General information
- Type: Training sailplane
- National origin: India
- Manufacturer: Veegal Engines and Engineering/Hindustan Aeronautics Limited
- Designer: S Ramamritham
- Number built: 107

History
- First flight: 10 May 1961

= Civil Aviation Department RG-1 Rohini =

The Civil Aviation Department RG-1 Rohini (Literally means Tropic Bird) is an Indian two-seat training sailplane of the 1960s. A high-winged wooden monoplane, with side-by-side seating;at least 107 were built.
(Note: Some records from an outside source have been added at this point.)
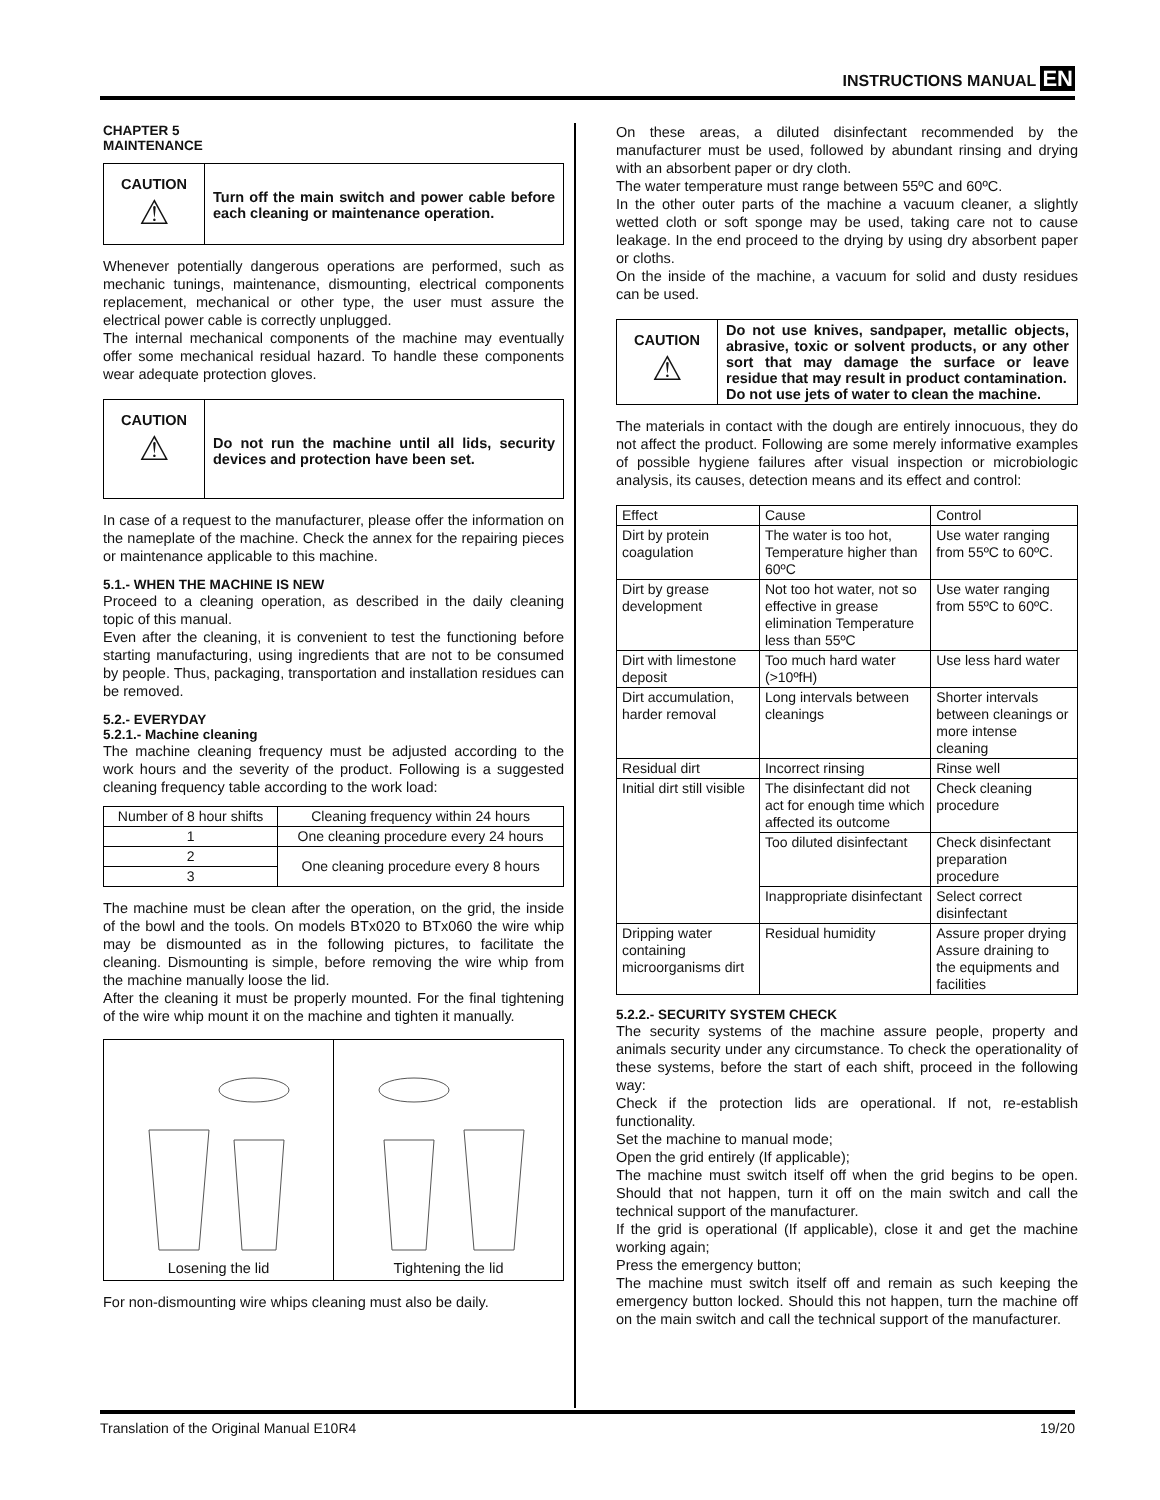INSTRUCTIONS MANUAL EN
CHAPTER 5
MAINTENANCE
CAUTION
⚠
Turn off the main switch and power cable before each cleaning or maintenance operation.
Whenever potentially dangerous operations are performed, such as mechanic tunings, maintenance, dismounting, electrical components replacement, mechanical or other type, the user must assure the electrical power cable is correctly unplugged.
The internal mechanical components of the machine may eventually offer some mechanical residual hazard. To handle these components wear adequate protection gloves.
CAUTION
⚠
Do not run the machine until all lids, security devices and protection have been set.
In case of a request to the manufacturer, please offer the information on the nameplate of the machine. Check the annex for the repairing pieces or maintenance applicable to this machine.
5.1.- WHEN THE MACHINE IS NEW
Proceed to a cleaning operation, as described in the daily cleaning topic of this manual.
Even after the cleaning, it is convenient to test the functioning before starting manufacturing, using ingredients that are not to be consumed by people. Thus, packaging, transportation and installation residues can be removed.
5.2.- EVERYDAY
5.2.1.- Machine cleaning
The machine cleaning frequency must be adjusted according to the work hours and the severity of the product. Following is a suggested cleaning frequency table according to the work load:
| Number of 8 hour shifts | Cleaning frequency within 24 hours |
| --- | --- |
| 1 | One cleaning procedure every 24 hours |
| 2 | One cleaning procedure every 8 hours |
| 3 | |
The machine must be clean after the operation, on the grid, the inside of the bowl and the tools. On models BTx020 to BTx060 the wire whip may be dismounted as in the following pictures, to facilitate the cleaning. Dismounting is simple, before removing the wire whip from the machine manually loose the lid.
After the cleaning it must be properly mounted. For the final tightening of the wire whip mount it on the machine and tighten it manually.
Losening the lid Tightening the lid
For non-dismounting wire whips cleaning must also be daily.
On these areas, a diluted disinfectant recommended by the manufacturer must be used, followed by abundant rinsing and drying with an absorbent paper or dry cloth.
The water temperature must range between 55ºC and 60ºC.
In the other outer parts of the machine a vacuum cleaner, a slightly wetted cloth or soft sponge may be used, taking care not to cause leakage. In the end proceed to the drying by using dry absorbent paper or cloths.
On the inside of the machine, a vacuum for solid and dusty residues can be used.
CAUTION
⚠
Do not use knives, sandpaper, metallic objects, abrasive, toxic or solvent products, or any other sort that may damage the surface or leave residue that may result in product contamination.
Do not use jets of water to clean the machine.
The materials in contact with the dough are entirely innocuous, they do not affect the product. Following are some merely informative examples of possible hygiene failures after visual inspection or microbiologic analysis, its causes, detection means and its effect and control:
| Effect | Cause | Control |
| --- | --- | --- |
| Dirt by protein coagulation | The water is too hot, Temperature higher than 60ºC | Use water ranging from 55ºC to 60ºC. |
| Dirt by grease development | Not too hot water, not so effective in grease elimination Temperature less than 55ºC | Use water ranging from 55ºC to 60ºC. |
| Dirt with limestone deposit | Too much hard water (>10ºfH) | Use less hard water |
| Dirt accumulation, harder removal | Long intervals between cleanings | Shorter intervals between cleanings or more intense cleaning |
| Residual dirt | Incorrect rinsing | Rinse well |
| Initial dirt still visible | The disinfectant did not act for enough time which affected its outcome | Check cleaning procedure |
| | Too diluted disinfectant | Check disinfectant preparation procedure |
| | Inappropriate disinfectant | Select correct disinfectant |
| Dripping water containing microorganisms dirt | Residual humidity | Assure proper drying Assure draining to the equipments and facilities |
5.2.2.- SECURITY SYSTEM CHECK
The security systems of the machine assure people, property and animals security under any circumstance. To check the operationality of these systems, before the start of each shift, proceed in the following way:
Check if the protection lids are operational. If not, re-establish functionality.
Set the machine to manual mode;
Open the grid entirely (If applicable);
The machine must switch itself off when the grid begins to be open. Should that not happen, turn it off on the main switch and call the technical support of the manufacturer.
If the grid is operational (If applicable), close it and get the machine working again;
Press the emergency button;
The machine must switch itself off and remain as such keeping the emergency button locked. Should this not happen, turn the machine off on the main switch and call the technical support of the manufacturer.
Translation of the Original Manual E10R4 19/20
==Development and design==

The Technical Centre of the Indian Civil Aviation Department is its research and development arm, and started design and production of sailplanes in 1950. In the early 1960s S Ramamritham designed a two-seat training sailplane, the RG-1 Rohini, the first of four prototypes flying on 10 May 1961. The Rohini is a monoplane of wooden construction, with a braced high wing and a low mounted tail positioned forward of the fin. Its crew of two sit side by side in an open cockpit, while the aircraft's undercarriage consists of a single unsprung wheel under the fuselage, with skids under the nose and tail.

A total of 17 Rohinis were built by Veegal Engines and Engineering of Calcutta, with Hindustan Aeronautics Limited building a further 86 RG-1s by 1971.